Federal Open Market Committee members expect US gross domestic product to contract 2.4% in 2020 before climbing 4.2% in 2021, according to projections published Wednesday. The forecast signals the country will fully recover to pre-pandemic levels by the end of next year. Growth is seen reaching 3.2% in 2022 and slowing further to 2.4% in 2023.
The committee’s median estimate for 2020 unemployment reached 6.7%, implying December’s nonfarm payrolls report won’t bring an improvement to the rate. The Fed then expects unemployment to drop to 5% in 2021. The rate won’t return to pre-pandemic lows until 2023, when the central bank expects it to reach 3.7%.
The estimates come alongside a relatively uneventful decision from the committee. Members decided to hold interest rates near zero and maintain their current pace and composition of asset purchases.
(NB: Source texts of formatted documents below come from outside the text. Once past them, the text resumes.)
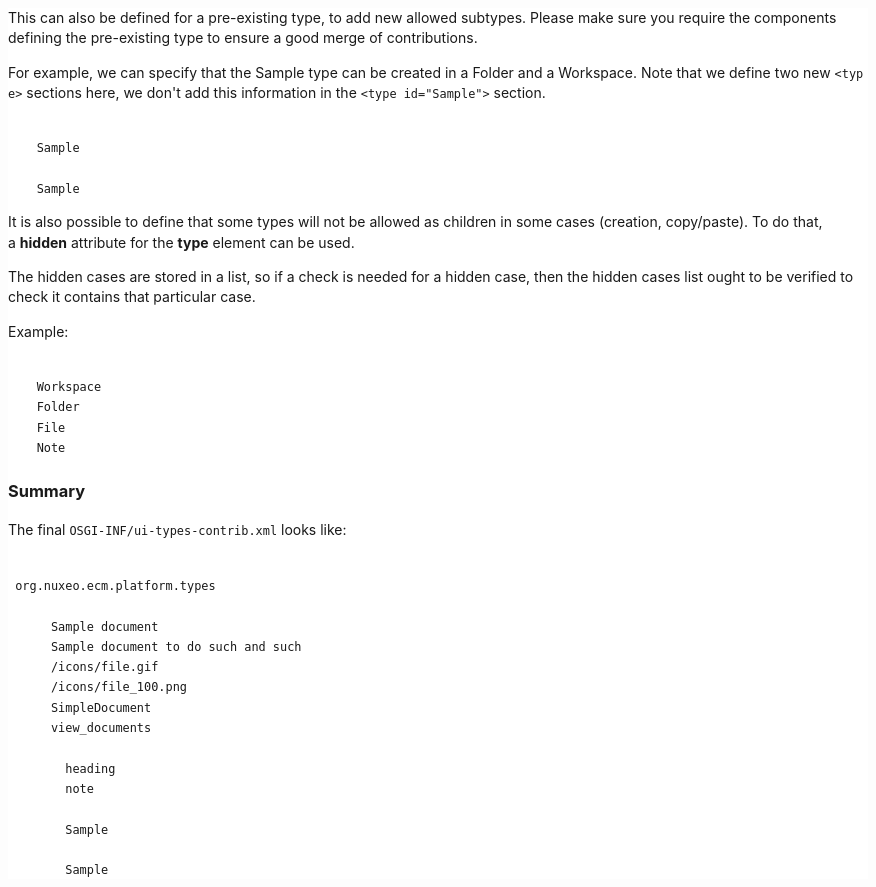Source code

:This can also be defined for a pre-existing type, to add new allowed subtypes. Please make sure you require the components defining the pre-existing type to ensure a good merge of contributions.

For example, we can specify that the Sample type can be created in a Folder and a Workspace. Note that we define two new&nbsp;`<type>`&nbsp;sections here, we don't add this information in the&nbsp;`<type id="Sample">`&nbsp;section.

```

    Sample

    Sample

```

It is also possible to define that some types will not be allowed as children in some cases (creation, copy/paste). To do that, a&nbsp;**hidden**&nbsp;attribute for the&nbsp;**type**&nbsp;element can be used.

The hidden cases are stored in a list, so if a check is needed for a hidden case, then the hidden cases list ought to be verified to check it contains that particular case.

Example:

```

    Workspace
    Folder
    File
    Note

```

### Summary

The final&nbsp;`OSGI-INF/ui-types-contrib.xml`&nbsp;looks like:

```

 org.nuxeo.ecm.platform.types

      Sample document
      Sample document to do such and such
      /icons/file.gif
      /icons/file_100.png
      SimpleDocument
      view_documents

        heading
        note

        Sample

        Sample

```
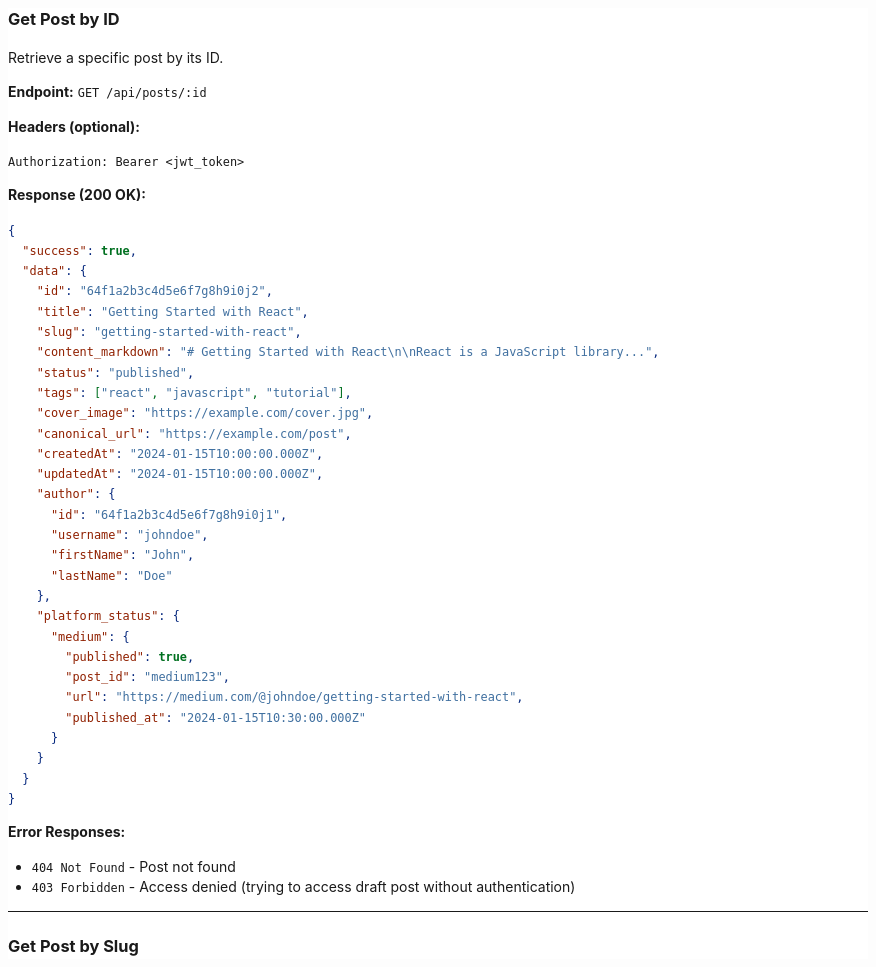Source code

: ### Get Post by ID

Retrieve a specific post by its ID.

**Endpoint:** `GET /api/posts/:id`

**Headers (optional):**

```
Authorization: Bearer <jwt_token>
```

**Response (200 OK):**

```json
{
  "success": true,
  "data": {
    "id": "64f1a2b3c4d5e6f7g8h9i0j2",
    "title": "Getting Started with React",
    "slug": "getting-started-with-react",
    "content_markdown": "# Getting Started with React\n\nReact is a JavaScript library...",
    "status": "published",
    "tags": ["react", "javascript", "tutorial"],
    "cover_image": "https://example.com/cover.jpg",
    "canonical_url": "https://example.com/post",
    "createdAt": "2024-01-15T10:00:00.000Z",
    "updatedAt": "2024-01-15T10:00:00.000Z",
    "author": {
      "id": "64f1a2b3c4d5e6f7g8h9i0j1",
      "username": "johndoe",
      "firstName": "John",
      "lastName": "Doe"
    },
    "platform_status": {
      "medium": {
        "published": true,
        "post_id": "medium123",
        "url": "https://medium.com/@johndoe/getting-started-with-react",
        "published_at": "2024-01-15T10:30:00.000Z"
      }
    }
  }
}
```

**Error Responses:**

- `404 Not Found` - Post not found
- `403 Forbidden` - Access denied (trying to access draft post without authentication)

---

### Get Post by Slug
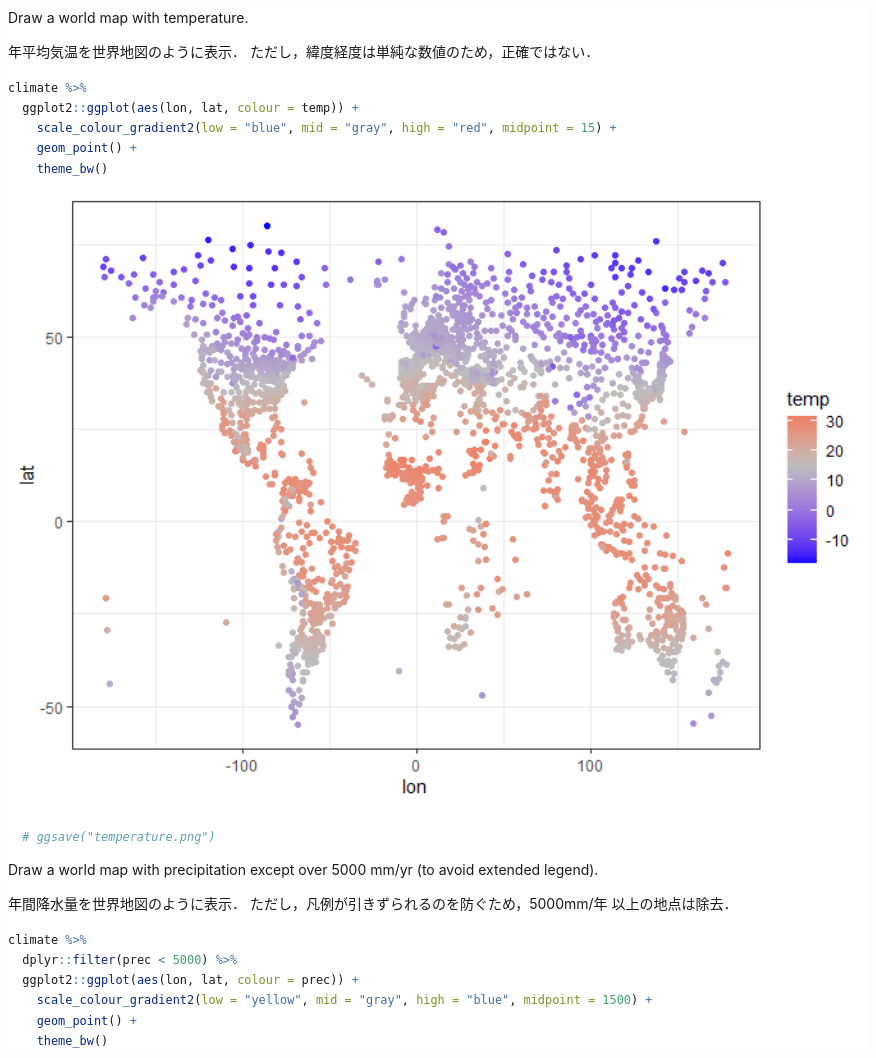 Draw a world map with temperature.

年平均気温を世界地図のように表示．
ただし，緯度経度は単純な数値のため，正確ではない．

``` r
climate %>%
  ggplot2::ggplot(aes(lon, lat, colour = temp)) +
    scale_colour_gradient2(low = "blue", mid = "gray", high = "red", midpoint = 15) + 
    geom_point() + 
    theme_bw()
```

<img src="man/figures/README-temperature-1.png" width="100%" />

``` r
  # ggsave("temperature.png")
```

Draw a world map with precipitation except over 5000 mm/yr (to avoid
extended legend).

年間降水量を世界地図のように表示．
ただし，凡例が引きずられるのを防ぐため，5000mm/年 以上の地点は除去．

``` r
climate %>%
  dplyr::filter(prec < 5000) %>%
  ggplot2::ggplot(aes(lon, lat, colour = prec)) +
    scale_colour_gradient2(low = "yellow", mid = "gray", high = "blue", midpoint = 1500) + 
    geom_point() + 
    theme_bw()
```
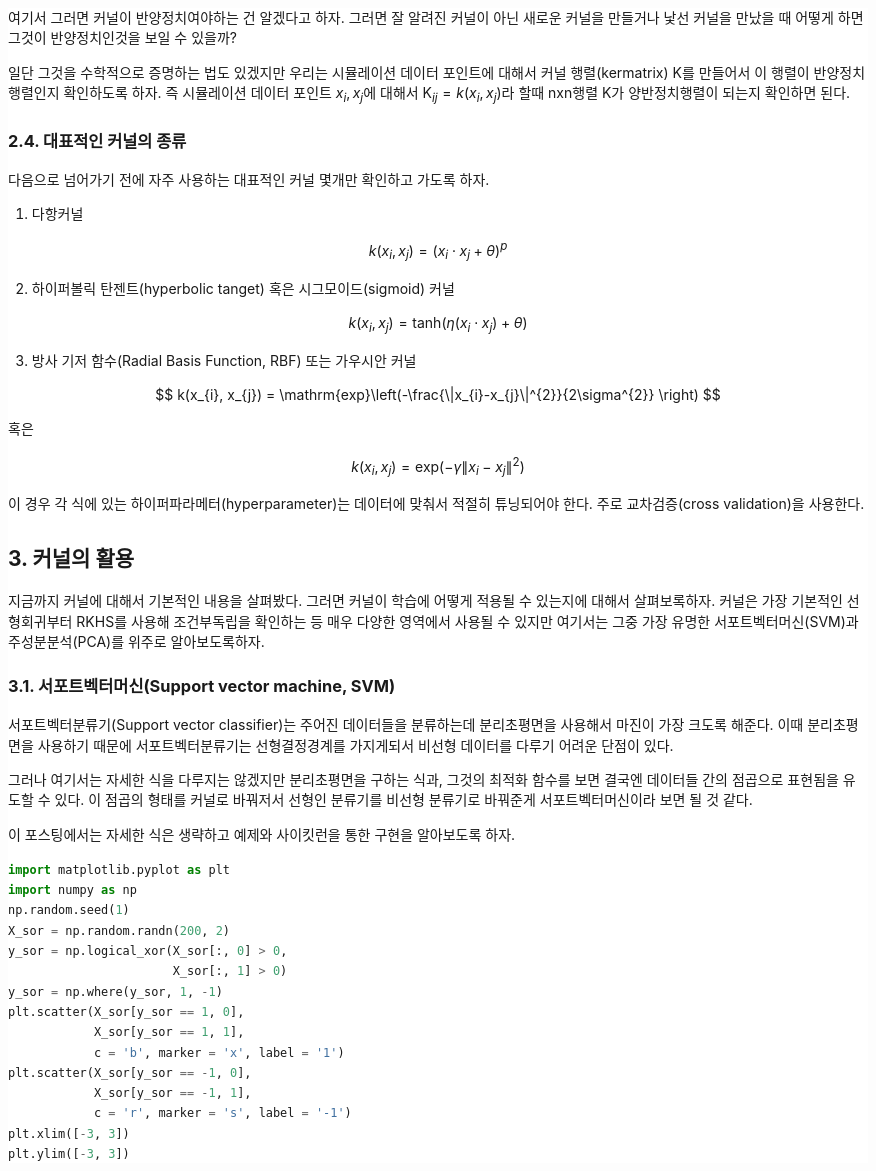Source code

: 여기서 그러면 커널이 반양정치여야하는 건 알겠다고 하자. 그러면 잘 알려진 커널이 아닌 새로운 커널을 만들거나 낯선 커널을 만났을 때 어떻게 하면 그것이 반양정치인것을 보일 수 있을까?

일단 그것을 수학적으로 증명하는 법도 있겠지만 우리는 시뮬레이션 데이터 포인트에 대해서 커널 행렬(kermatrix) $\mathrm{K}$를 만들어서 이 행렬이 반양정치행렬인지 확인하도록 하자.
즉 시뮬레이션 데이터 포인트 $x_{i}, x_{j}$에 대해서 $\mathrm{K}_{ij} = k(x_i, x_j)$라 할때 nxn행렬 K가 양반정치행렬이 되는지 확인하면 된다.

### 2.4. 대표적인 커널의 종류

다음으로 넘어가기 전에 자주 사용하는 대표적인 커널 몇개만 확인하고 가도록 하자.

1. 다항커널

$$
k(x_{i}, x_{j}) = (x_{i} \cdot x_{j} + \theta)^{p}
$$

2. 하이퍼볼릭 탄젠트(hyperbolic tanget) 혹은 시그모이드(sigmoid) 커널

$$
k(x_{i}, x_{j}) = \mathrm{tanh}(\eta (x_{i} \cdot x_{j}) + \theta)
$$

3. 방사 기저 함수(Radial Basis Function, RBF) 또는 가우시안 커널

$$
k(x_{i}, x_{j}) = \mathrm{exp}\left(-\frac{\|x_{i}-x_{j}\|^{2}}{2\sigma^{2}} \right)
$$

혹은

$$
k(x_{i}, x_{j}) = \mathrm{exp}\left(-\gamma\|x_{i}-x_{j}\|^{2} \right)
$$

이 경우 각 식에 있는 하이퍼파라메터(hyperparameter)는 데이터에 맞춰서 적절히 튜닝되어야 한다. 주로 교차검증(cross validation)을 사용한다.

## 3. 커널의 활용

지금까지 커널에 대해서 기본적인 내용을 살펴봤다. 그러면 커널이 학습에 어떻게 적용될 수 있는지에 대해서 살펴보록하자. 커널은 가장 기본적인 선형회귀부터 RKHS를 사용해 조건부독립을 확인하는 등 매우 다양한 영역에서 사용될 수 있지만 여기서는 그중 가장 유명한 서포트벡터머신(SVM)과 주성분분석(PCA)를 위주로 알아보도록하자.

### 3.1. 서포트벡터머신(Support vector machine, SVM)

서포트벡터분류기(Support vector classifier)는 주어진 데이터들을 분류하는데 분리초평면을 사용해서 마진이 가장 크도록 해준다. 이때 분리초평면을 사용하기 때문에 서포트벡터분류기는 선형결정경계를 가지게되서 비선형 데이터를 다루기 어려운 단점이 있다. 

그러나 여기서는 자세한 식을 다루지는 않겠지만 분리초평면을 구하는 식과, 그것의 최적화 함수를 보면 결국엔 데이터들 간의 점곱으로 표현됨을 유도할 수 있다. 이 점곱의 형태를 커널로 바꿔저서 선형인 분류기를 비선형 분류기로 바꿔준게 서포트벡터머신이라 보면 될 것 같다.

이 포스팅에서는 자세한 식은 생략하고 예제와 사이킷런을 통한 구현을 알아보도록 하자.


```python
import matplotlib.pyplot as plt
import numpy as np
np.random.seed(1)
X_sor = np.random.randn(200, 2)
y_sor = np.logical_xor(X_sor[:, 0] > 0,
                       X_sor[:, 1] > 0)
y_sor = np.where(y_sor, 1, -1)
plt.scatter(X_sor[y_sor == 1, 0],
            X_sor[y_sor == 1, 1],
            c = 'b', marker = 'x', label = '1')
plt.scatter(X_sor[y_sor == -1, 0],
            X_sor[y_sor == -1, 1],
            c = 'r', marker = 's', label = '-1')
plt.xlim([-3, 3])
plt.ylim([-3, 3])
```
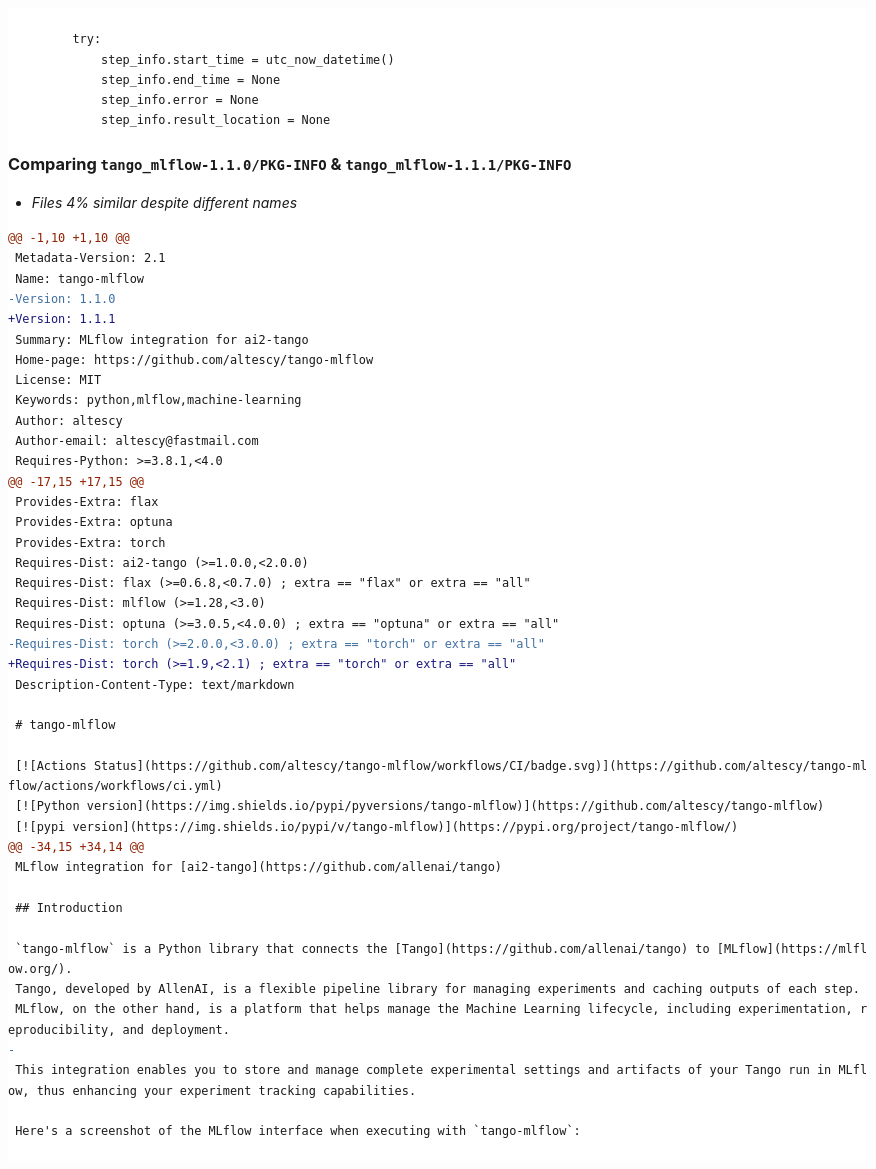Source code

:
 ```diff
 
         try:
             step_info.start_time = utc_now_datetime()
             step_info.end_time = None
             step_info.error = None
             step_info.result_location = None
```

### Comparing `tango_mlflow-1.1.0/PKG-INFO` & `tango_mlflow-1.1.1/PKG-INFO`

 * *Files 4% similar despite different names*

```diff
@@ -1,10 +1,10 @@
 Metadata-Version: 2.1
 Name: tango-mlflow
-Version: 1.1.0
+Version: 1.1.1
 Summary: MLflow integration for ai2-tango
 Home-page: https://github.com/altescy/tango-mlflow
 License: MIT
 Keywords: python,mlflow,machine-learning
 Author: altescy
 Author-email: altescy@fastmail.com
 Requires-Python: >=3.8.1,<4.0
@@ -17,15 +17,15 @@
 Provides-Extra: flax
 Provides-Extra: optuna
 Provides-Extra: torch
 Requires-Dist: ai2-tango (>=1.0.0,<2.0.0)
 Requires-Dist: flax (>=0.6.8,<0.7.0) ; extra == "flax" or extra == "all"
 Requires-Dist: mlflow (>=1.28,<3.0)
 Requires-Dist: optuna (>=3.0.5,<4.0.0) ; extra == "optuna" or extra == "all"
-Requires-Dist: torch (>=2.0.0,<3.0.0) ; extra == "torch" or extra == "all"
+Requires-Dist: torch (>=1.9,<2.1) ; extra == "torch" or extra == "all"
 Description-Content-Type: text/markdown
 
 # tango-mlflow
 
 [![Actions Status](https://github.com/altescy/tango-mlflow/workflows/CI/badge.svg)](https://github.com/altescy/tango-mlflow/actions/workflows/ci.yml)
 [![Python version](https://img.shields.io/pypi/pyversions/tango-mlflow)](https://github.com/altescy/tango-mlflow)
 [![pypi version](https://img.shields.io/pypi/v/tango-mlflow)](https://pypi.org/project/tango-mlflow/)
@@ -34,15 +34,14 @@
 MLflow integration for [ai2-tango](https://github.com/allenai/tango)
 
 ## Introduction
 
 `tango-mlflow` is a Python library that connects the [Tango](https://github.com/allenai/tango) to [MLflow](https://mlflow.org/).
 Tango, developed by AllenAI, is a flexible pipeline library for managing experiments and caching outputs of each step.
 MLflow, on the other hand, is a platform that helps manage the Machine Learning lifecycle, including experimentation, reproducibility, and deployment.
-
 This integration enables you to store and manage complete experimental settings and artifacts of your Tango run in MLflow, thus enhancing your experiment tracking capabilities.
 
 Here's a screenshot of the MLflow interface when executing with `tango-mlflow`:
 
```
Some economists expected the central bank to either adjust its asset purchases or offer new guidance for the purchase program. Such updates are at least pushed back to the FOMC's January 26 to January 27 meeting.
The central bank currently buys $80 billion of Treasurys and $40 billion of mortgage-backed securities a month.
The Fed's Wednesday statement clarified that its asset purchases will continue at their current pace until "substantial further progress" is made toward reaching its inflation and employment goals. The central bank updated the targets in August, signaling it won't lift interest rates until the US achieves maximum employment and inflation trends above 2% for a period of time.